• _WHAT YOU WILL DO_
Locate the line that contains "ring tip: (317, 275)". Reproduce it and all following lines up to the end of the material, exactly and with nothing added.

• _MATERIAL SUPPLIED_
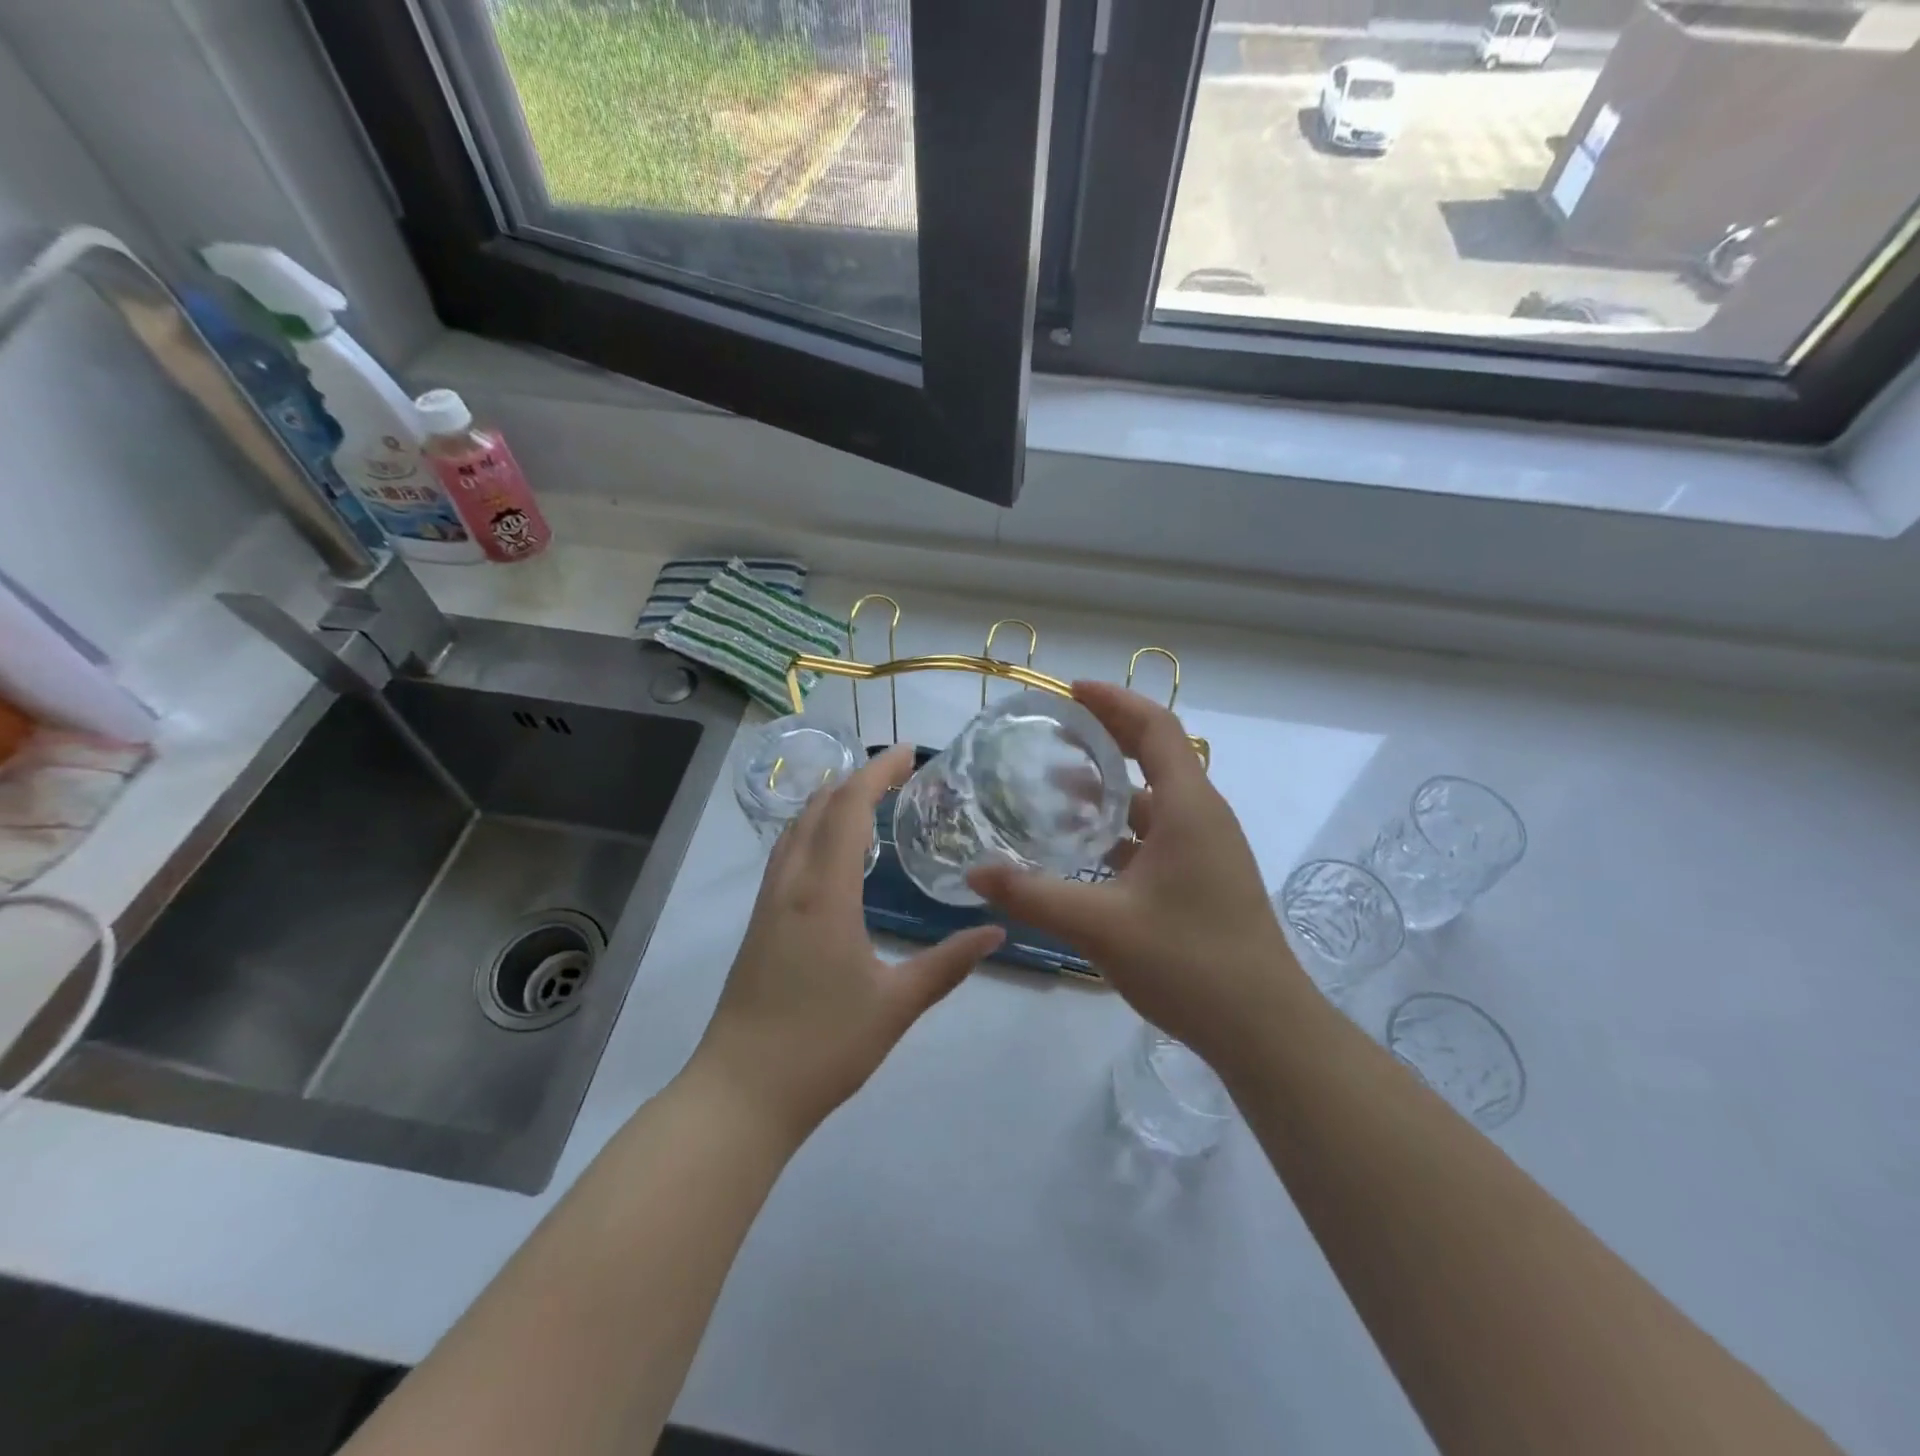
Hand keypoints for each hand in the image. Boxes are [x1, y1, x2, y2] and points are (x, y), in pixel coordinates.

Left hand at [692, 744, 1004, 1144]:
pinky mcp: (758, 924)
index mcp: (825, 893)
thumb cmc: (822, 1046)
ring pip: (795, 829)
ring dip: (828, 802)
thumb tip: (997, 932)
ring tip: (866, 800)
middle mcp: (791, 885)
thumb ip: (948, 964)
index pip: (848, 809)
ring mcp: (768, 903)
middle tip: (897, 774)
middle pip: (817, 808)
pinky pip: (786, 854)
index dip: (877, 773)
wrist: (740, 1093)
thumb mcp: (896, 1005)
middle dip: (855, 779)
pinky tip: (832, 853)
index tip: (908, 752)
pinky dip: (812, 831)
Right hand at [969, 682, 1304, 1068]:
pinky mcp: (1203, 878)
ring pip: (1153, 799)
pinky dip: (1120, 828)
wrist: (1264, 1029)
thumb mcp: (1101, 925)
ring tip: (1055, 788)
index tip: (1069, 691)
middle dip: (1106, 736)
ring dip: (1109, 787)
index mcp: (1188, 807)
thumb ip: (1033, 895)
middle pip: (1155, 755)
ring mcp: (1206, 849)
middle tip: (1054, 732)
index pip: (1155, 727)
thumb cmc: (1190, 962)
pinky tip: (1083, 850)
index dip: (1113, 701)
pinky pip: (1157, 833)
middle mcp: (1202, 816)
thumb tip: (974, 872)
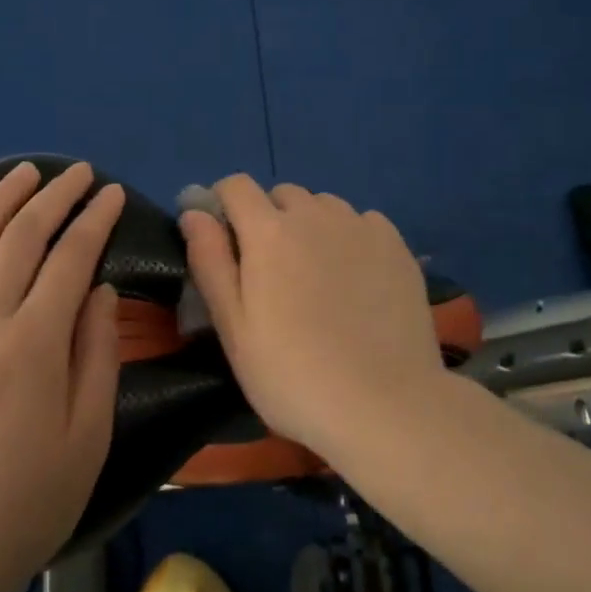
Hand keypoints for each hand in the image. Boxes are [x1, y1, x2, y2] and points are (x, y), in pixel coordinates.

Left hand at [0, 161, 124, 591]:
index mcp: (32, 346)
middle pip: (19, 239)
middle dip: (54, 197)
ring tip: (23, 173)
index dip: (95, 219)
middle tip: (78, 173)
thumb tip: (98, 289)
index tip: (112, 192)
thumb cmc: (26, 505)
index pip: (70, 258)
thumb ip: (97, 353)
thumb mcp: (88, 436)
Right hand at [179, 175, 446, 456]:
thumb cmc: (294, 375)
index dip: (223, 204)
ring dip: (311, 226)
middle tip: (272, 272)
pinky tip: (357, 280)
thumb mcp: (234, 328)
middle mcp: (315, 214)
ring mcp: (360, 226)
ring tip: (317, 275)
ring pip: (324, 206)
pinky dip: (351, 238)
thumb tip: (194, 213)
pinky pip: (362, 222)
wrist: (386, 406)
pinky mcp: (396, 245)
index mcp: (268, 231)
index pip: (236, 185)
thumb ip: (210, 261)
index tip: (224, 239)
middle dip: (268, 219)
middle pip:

• _EXERCISE ANSWER_
ring tip: (317, 275)
ring pip: (324, 206)
pinky dip: (351, 238)
thumb tip: (194, 213)
pinky pip: (362, 222)
wrist: (386, 406)
pinky mcp: (396, 245)
index mcp: (268, 231)
index pip: (236, 185)
thumb ip: (210, 261)
index tip: (224, 239)
middle dip: (268, 219)
middle pip:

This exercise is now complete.